* _COMPLETE THE FOLLOWING_
1. Rewrite the ARDS passage from "The acute onset" up to and including "or pulmonary embolism.", changing "pulmonary embolism" to "pneumothorax".
2. Pick up the passage on ARDS timing and risk factors after its final sentence and keep writing.

* _DOCUMENT PASSAGE_
--- START ---
Timing, risk factors, and extra-pulmonary factors

Timing

The committee agreed that the current time frame for the diagnosis of ARDS should be retained: acute onset or worsening of hypoxemic respiratory failure is defined as occurring within one week of the onset of the predisposing risk factor or within one week of new or worsening respiratory symptoms.
Prolonging the time to onset of hypoxemic respiratory failure was considered since protracted symptoms may precede progression to frank respiratory failure, as in the case of COVID-19; however, expanding the definition to include HFNO (detailed below) should allow for earlier diagnosis, so the time frame of one week for acute onset of respiratory failure was maintained.
The committee considered existing evidence showing that almost all cases of non-COVID ARDS occur within 7 days of a known risk factor. 14,15 However, during the COVID-19 pandemic, some patients had the onset of ARDS as long as three weeks after the onset of COVID-19 symptoms, providing a rationale for extending the time window after onset of a risk factor. The consensus was that the revised definition should be flexible about the time of onset after a risk factor is identified, while continuing to emphasize acuity.

Risk factors

Although one or more risk factors is usually present at the time of diagnosis of ARDS, the diagnosis should not depend on the presence or absence of a specific risk factor.
The LUNG SAFE epidemiology study found that 8% of 3022 patients had no risk factors clearly identified.
The precipitating risk factors(s) can be used to guide clinical care and research regarding prognostic and predictive enrichment but are not necessary to include in the definition.
It is recommended that ARDS risk factors be recorded in clinical studies of ARDS and sought in clinical care to assure that the underlying cause of ARDS is adequately treated.
The acute onset or worsening of hypoxemic respiratory failure and pulmonary edema should not be exclusively or primarily attributable to cardiogenic pulmonary edema or fluid overload, atelectasis or lung collapse, pleural effusion, or pulmonary embolism.
ARDS can be diagnosed in the presence of these conditions if a predisposing risk factor for ARDS is also present, and the clinician thinks that these other conditions (e.g., fluid overload, atelectasis) are unlikely to be the primary causes of the hypoxemia.
--- END ---
* _INFORMATION_
--- START ---
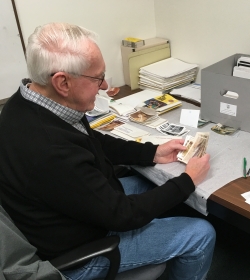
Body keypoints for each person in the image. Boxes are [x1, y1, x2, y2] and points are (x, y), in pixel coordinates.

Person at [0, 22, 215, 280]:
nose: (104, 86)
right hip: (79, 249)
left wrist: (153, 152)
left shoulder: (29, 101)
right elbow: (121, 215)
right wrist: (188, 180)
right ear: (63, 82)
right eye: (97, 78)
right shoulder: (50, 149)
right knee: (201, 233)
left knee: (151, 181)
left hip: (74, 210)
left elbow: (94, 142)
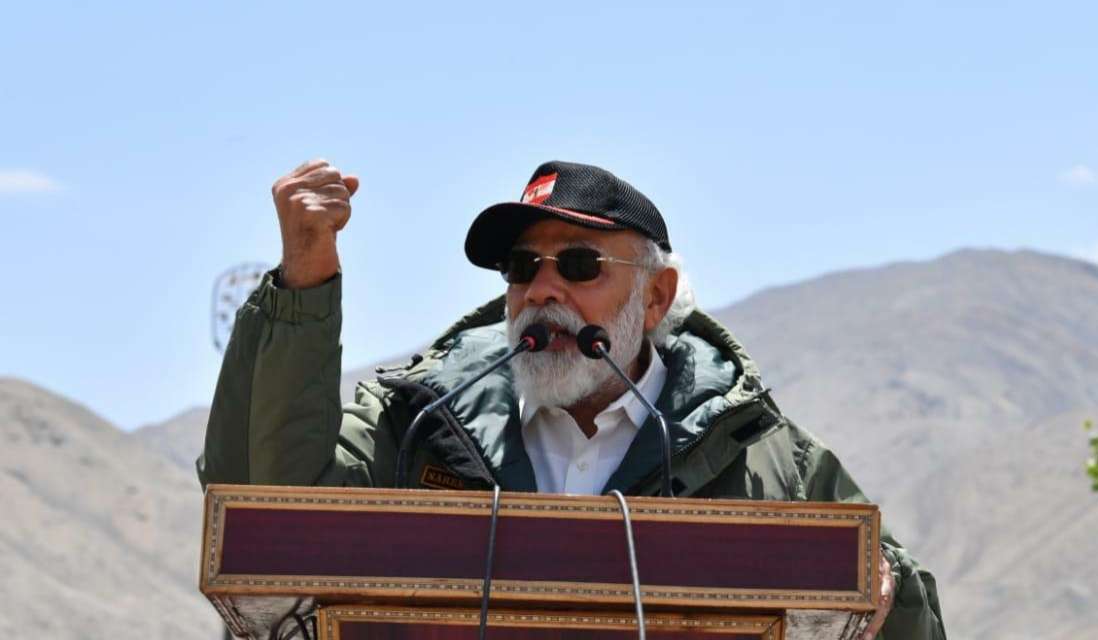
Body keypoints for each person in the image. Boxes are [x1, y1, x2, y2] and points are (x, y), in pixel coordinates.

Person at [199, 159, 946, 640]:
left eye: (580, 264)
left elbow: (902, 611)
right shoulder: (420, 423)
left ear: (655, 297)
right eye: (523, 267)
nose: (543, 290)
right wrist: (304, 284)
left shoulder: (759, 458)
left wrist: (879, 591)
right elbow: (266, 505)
--- END ---
--- START ---
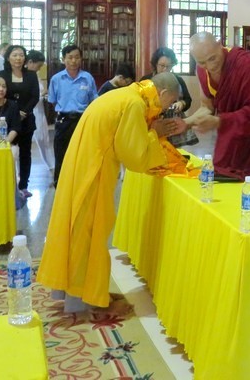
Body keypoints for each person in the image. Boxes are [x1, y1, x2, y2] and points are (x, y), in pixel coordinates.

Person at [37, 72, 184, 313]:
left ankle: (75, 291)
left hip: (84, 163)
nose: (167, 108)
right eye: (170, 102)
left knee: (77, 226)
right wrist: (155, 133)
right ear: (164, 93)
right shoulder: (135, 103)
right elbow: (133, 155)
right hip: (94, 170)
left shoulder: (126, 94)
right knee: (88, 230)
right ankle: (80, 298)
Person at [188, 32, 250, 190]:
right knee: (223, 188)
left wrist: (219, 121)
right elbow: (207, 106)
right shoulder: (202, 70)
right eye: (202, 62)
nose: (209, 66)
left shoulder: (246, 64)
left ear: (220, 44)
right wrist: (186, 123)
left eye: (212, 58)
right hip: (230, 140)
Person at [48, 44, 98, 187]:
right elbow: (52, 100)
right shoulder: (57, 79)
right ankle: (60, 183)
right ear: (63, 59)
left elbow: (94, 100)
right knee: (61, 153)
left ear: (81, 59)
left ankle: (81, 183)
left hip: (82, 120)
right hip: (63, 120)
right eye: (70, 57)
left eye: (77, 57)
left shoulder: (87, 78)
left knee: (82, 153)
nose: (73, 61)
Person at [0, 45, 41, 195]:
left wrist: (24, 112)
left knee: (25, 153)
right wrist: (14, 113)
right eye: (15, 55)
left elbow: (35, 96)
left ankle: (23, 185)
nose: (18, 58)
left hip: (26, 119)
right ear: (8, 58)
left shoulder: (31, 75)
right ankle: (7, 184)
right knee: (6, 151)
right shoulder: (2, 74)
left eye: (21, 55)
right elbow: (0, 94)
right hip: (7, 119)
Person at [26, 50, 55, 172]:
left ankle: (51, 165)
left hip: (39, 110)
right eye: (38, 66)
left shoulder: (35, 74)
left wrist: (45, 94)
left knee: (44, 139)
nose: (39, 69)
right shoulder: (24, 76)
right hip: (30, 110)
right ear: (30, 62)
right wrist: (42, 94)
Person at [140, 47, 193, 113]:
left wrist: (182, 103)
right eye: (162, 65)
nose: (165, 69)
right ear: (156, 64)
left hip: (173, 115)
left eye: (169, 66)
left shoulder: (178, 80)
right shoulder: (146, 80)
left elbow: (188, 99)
--- END ---
* _RESPONSE LIST_
1.
The acute onset or worsening of hypoxemic respiratory failure and pulmonary edema should not be exclusively or primarily attributable to cardiogenic pulmonary edema or fluid overload, atelectasis or lung collapse, pleural effusion, or pneumothorax.

2.
ARDS also can be diagnosed in the presence of chronic lung disease, such as chronic obstructive pulmonary disease, interstitial lung disease, or pulmonary hypertension, providing that acute hypoxemic respiratory failure is not primarily attributable to these underlying conditions.
The committee also emphasized that the definition should clarify that ARDS may occur in the setting of other contributors to respiratory dysfunction (as in the case of ARDS with concurrent cardiac dysfunction or chronic lung disease) but that to meet the definition of ARDS, respiratory failure cannot be exclusively or primarily attributable to other causes.
Diagnostic modalities such as cardiac ultrasound remain important for identifying alternative causes of respiratory failure.

Extra-pulmonary factors

Extra-pulmonary organ failures in ARDS increase the risk of death.
ARDS-directed interventions such as fluid management strategies may impact the development of extra-pulmonary injury.
ARDS is a syndrome of acute respiratory failure and therefore extra-pulmonary factors are not necessary for the diagnosis.
It is recommended that extra-pulmonary organ failures be recorded in clinical studies to improve phenotyping of ARDS and to study the association of organ failures with clinical outcomes.
Baseline co-morbidities and functional status (e.g., frailty score) should be collected in clinical studies because of their association with clinical outcomes.